What you are asked to do:
Word for word, restate each of the records below.

(Stored records)
|---|
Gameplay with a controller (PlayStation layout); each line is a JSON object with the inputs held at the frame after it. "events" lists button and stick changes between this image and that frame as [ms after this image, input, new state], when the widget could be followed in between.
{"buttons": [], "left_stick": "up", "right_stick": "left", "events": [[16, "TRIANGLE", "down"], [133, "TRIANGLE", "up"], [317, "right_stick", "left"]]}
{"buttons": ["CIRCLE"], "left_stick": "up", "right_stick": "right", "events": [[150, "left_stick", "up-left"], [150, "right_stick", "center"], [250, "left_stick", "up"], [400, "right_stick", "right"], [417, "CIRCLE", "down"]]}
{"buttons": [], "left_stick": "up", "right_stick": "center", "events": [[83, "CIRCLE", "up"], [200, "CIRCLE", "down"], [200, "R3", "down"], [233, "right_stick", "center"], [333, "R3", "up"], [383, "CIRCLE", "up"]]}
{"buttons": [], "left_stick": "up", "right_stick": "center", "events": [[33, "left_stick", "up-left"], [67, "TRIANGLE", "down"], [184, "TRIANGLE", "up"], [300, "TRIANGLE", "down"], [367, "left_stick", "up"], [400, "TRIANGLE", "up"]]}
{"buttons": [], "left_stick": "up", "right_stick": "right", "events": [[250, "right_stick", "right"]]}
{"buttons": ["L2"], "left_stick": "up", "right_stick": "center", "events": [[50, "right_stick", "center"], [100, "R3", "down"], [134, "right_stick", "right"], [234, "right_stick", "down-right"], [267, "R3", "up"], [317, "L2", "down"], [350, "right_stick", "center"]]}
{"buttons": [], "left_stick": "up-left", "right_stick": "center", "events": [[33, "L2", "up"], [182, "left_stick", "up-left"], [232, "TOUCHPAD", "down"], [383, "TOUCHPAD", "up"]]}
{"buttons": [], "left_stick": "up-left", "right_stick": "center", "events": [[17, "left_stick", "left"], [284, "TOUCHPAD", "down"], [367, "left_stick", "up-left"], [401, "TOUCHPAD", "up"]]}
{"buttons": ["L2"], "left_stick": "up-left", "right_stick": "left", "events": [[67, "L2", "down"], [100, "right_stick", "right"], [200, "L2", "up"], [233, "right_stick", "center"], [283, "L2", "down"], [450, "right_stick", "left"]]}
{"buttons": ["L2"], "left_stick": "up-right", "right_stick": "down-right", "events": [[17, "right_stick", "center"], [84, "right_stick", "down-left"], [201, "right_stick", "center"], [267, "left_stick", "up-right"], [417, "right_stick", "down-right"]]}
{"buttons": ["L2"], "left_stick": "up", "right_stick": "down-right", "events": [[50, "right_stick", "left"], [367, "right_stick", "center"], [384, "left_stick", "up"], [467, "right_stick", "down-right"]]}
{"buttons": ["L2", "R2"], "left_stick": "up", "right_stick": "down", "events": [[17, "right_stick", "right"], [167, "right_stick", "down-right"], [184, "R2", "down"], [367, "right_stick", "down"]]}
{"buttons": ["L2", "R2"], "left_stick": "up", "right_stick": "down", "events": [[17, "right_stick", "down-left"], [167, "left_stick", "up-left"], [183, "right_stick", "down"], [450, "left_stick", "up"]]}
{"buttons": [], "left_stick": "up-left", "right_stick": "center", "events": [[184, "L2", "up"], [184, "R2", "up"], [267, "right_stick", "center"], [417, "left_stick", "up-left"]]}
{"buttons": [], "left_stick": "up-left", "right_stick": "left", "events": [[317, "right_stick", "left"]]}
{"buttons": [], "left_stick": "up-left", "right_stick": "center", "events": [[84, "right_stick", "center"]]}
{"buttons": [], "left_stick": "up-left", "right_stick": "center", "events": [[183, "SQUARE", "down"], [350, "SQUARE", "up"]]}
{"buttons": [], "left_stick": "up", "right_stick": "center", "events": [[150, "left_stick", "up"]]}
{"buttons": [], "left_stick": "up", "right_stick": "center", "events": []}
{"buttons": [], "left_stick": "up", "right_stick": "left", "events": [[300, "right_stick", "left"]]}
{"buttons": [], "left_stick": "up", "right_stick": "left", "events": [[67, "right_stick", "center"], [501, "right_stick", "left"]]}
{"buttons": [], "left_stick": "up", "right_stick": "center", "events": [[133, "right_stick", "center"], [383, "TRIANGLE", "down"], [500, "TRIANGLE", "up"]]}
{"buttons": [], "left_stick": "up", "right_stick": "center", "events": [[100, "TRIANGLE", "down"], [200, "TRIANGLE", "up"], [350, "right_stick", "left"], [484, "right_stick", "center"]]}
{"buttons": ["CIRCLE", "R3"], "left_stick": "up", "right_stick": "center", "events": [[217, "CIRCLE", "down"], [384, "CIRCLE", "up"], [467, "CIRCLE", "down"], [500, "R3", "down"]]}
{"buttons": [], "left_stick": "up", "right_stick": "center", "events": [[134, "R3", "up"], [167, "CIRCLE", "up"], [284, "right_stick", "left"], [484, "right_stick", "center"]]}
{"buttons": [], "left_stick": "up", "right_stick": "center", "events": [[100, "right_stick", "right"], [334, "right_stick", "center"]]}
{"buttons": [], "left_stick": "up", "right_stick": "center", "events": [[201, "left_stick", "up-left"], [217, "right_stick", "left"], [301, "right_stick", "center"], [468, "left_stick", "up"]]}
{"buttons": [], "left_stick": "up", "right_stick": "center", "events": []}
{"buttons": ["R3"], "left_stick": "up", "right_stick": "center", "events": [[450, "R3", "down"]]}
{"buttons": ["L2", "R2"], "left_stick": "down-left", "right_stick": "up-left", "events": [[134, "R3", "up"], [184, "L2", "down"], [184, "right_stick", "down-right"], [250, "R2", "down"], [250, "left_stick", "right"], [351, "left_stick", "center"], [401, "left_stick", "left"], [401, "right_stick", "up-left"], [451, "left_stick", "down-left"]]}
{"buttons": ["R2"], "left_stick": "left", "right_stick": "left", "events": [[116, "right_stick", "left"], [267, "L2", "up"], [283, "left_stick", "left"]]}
|---|
Problem solution:
Gameplay with a controller (PlayStation layout); each line is a JSON object with the inputs held at the frame after it. "events" lists button and stick changes between this image and that frame as [ms after this image, input, new state], when the widget could be followed in between.
{"buttons": [], "left_stick": "up", "right_stick": "left", "events": [[16, "TRIANGLE", "down"], [133, "TRIANGLE", "up"], [317, "right_stick", "left"]]}
{"buttons": ["CIRCLE"], "left_stick": "up", "right_stick": "right", "events": [[150, "left_stick", "up-left"], [150, "right_stick", "center"], [250, "left_stick", "up"], [400, "right_stick", "right"], [417, "CIRCLE", "down"]]}
{"buttons": [], "left_stick": "up", "right_stick": "center", "events": [[83, "CIRCLE", "up"], [200, "CIRCLE", "down"], [200, "R3", "down"], [233, "right_stick", "center"], [333, "R3", "up"], [383, "CIRCLE", "up"]]}
{"buttons": [], "left_stick": "up", "right_stick": "center", "events": [[33, "left_stick", "up-left"], [67, "TRIANGLE", "down"], [184, "TRIANGLE", "up"], [300, "TRIANGLE", "down"], [367, "left_stick", "up"], [400, "TRIANGLE", "up"]]}
{"buttons": [], "left_stick": "up", "right_stick": "right", "events": [[250, "right_stick", "right"]]}
{"buttons": ["L2"], "left_stick": "up", "right_stick": "center", "events": [[50, "right_stick", "center"], [100, "R3", "down"], [134, "right_stick", "right"], [234, "right_stick", "down-right"], [267, "R3", "up"], [317, "L2", "down"], [350, "right_stick", "center"]]}
{"buttons": [], "left_stick": "up-left", "right_stick": "center", "events": [[33, "L2", "up"], [182, "left_stick", "up-left"], [232, "TOUCHPAD", "down"], [383, "TOUCHPAD", "up"]]}
{"buttons": [], "left_stick": "up-left", "right_stick": "center", "events": [[17, "left_stick", "left"], [284, "TOUCHPAD", "down"], [367, "left_stick", "up-left"], [401, "TOUCHPAD", "up"]]}
{"buttons": ["L2"], "left_stick": "up-left", "right_stick": "left", "events": [[67, "L2", "down"], [100, "right_stick", "right"], [200, "L2", "up"], [233, "right_stick", "center"], [283, "L2", "down"], [450, "right_stick", "left"]]}
{"buttons": ["L2"], "left_stick": "up-right", "right_stick": "down-right", "events": [[17, "right_stick", "center"], [84, "right_stick", "down-left"], [201, "right_stick", "center"], [267, "left_stick", "up-right"], [417, "right_stick", "down-right"]]}
{"buttons": ["L2"], "left_stick": "up", "right_stick": "down-right", "events": [[50, "right_stick", "left"], [367, "right_stick", "center"], [384, "left_stick", "up"], [467, "right_stick", "down-right"]]}
{"buttons": ["L2", "R2"], "left_stick": "up", "right_stick": "down", "events": [[17, "right_stick", "right"], [167, "right_stick", "down-right"], [184, "R2", "down"], [367, "right_stick", "down"]]}
{"buttons": ["L2", "R2"], "left_stick": "up", "right_stick": "down", "events": [[17, "right_stick", "down-left"], [167, "left_stick", "up-left"], [183, "right_stick", "down"], [450, "left_stick", "up"]]}
{"buttons": [], "left_stick": "up-left", "right_stick": "center", "events": [[184, "L2", "up"], [184, "R2", "up"], [267, "right_stick", "center"], [417, "left_stick", "up-left"]]}
{"buttons": [], "left_stick": "up-left", "right_stick": "left", "events": [[317, "right_stick", "left"]]}
{"buttons": [], "left_stick": "up-left", "right_stick": "center", "events": [[84, "right_stick", "center"]]}
{"buttons": [], "left_stick": "up-left", "right_stick": "center", "events": [[183, "SQUARE", "down"], [350, "SQUARE", "up"]]}
{"buttons": [], "left_stick": "up", "right_stick": "center", "events": [[150, "left_stick", "up"]]}
{"buttons": [], "left_stick": "up", "right_stick": "center", "events": []}
{"buttons": [], "left_stick": "up", "right_stick": "left", "events": [[300, "right_stick", "left"]]}
{"buttons": [], "left_stick": "up", "right_stick": "left", "events": [[67, "right_stick", "center"], [501, "right_stick", "left"]]}
{"buttons": [], "left_stick": "up", "right_stick": "center", "events": [[133, "right_stick", "center"], [383, "TRIANGLE", "down"], [500, "TRIANGLE", "up"]]}
{"buttons": [], "left_stick": "up", "right_stick": "center", "events": [[100, "TRIANGLE", "down"], [200, "TRIANGLE", "up"], [350, "right_stick", "left"], [484, "right_stick", "center"]]}
{"buttons": ["CIRCLE", "R3"], "left_stick": "up", "right_stick": "center", "events": [[217, "CIRCLE", "down"], [384, "CIRCLE", "up"], [467, "CIRCLE", "down"], [500, "R3", "down"]]}
{"buttons": [], "left_stick": "up", "right_stick": "center", "events": [[134, "R3", "up"], [167, "CIRCLE", "up"], [284, "right_stick", "left"], [484, "right_stick", "center"]]}
{"buttons": [], "left_stick": "up", "right_stick": "center", "events": [[100, "right_stick", "right"], [334, "right_stick", "center"]]}
{"buttons": [], "left_stick": "up", "right_stick": "center", "events": [[201, "left_stick", "up-left"], [217, "right_stick", "left"], [301, "right_stick", "center"], [468, "left_stick", "up"]]}
{"buttons": [], "left_stick": "up", "right_stick": "center", "events": []}
{"buttons": ["R3"], "left_stick": "up", "right_stick": "center", "events": [[450, "R3", "down"]]}
{"buttons": ["L2", "R2"], "left_stick": "down-left", "right_stick": "up-left", "events": [[134, "R3", "up"], [184, "L2", "down"], [184, "right_stick", "down-right"], [250, "R2", "down"], [250, "left_stick", "right"], [351, "left_stick", "center"], [401, "left_stick", "left"], [401, "right_stick", "up-left"], [451, "left_stick", "down-left"]]}
{"buttons": ["R2"], "left_stick": "left", "right_stick": "left", "events": [[116, "right_stick", "left"], [267, "L2", "up"], [283, "left_stick", "left"]]}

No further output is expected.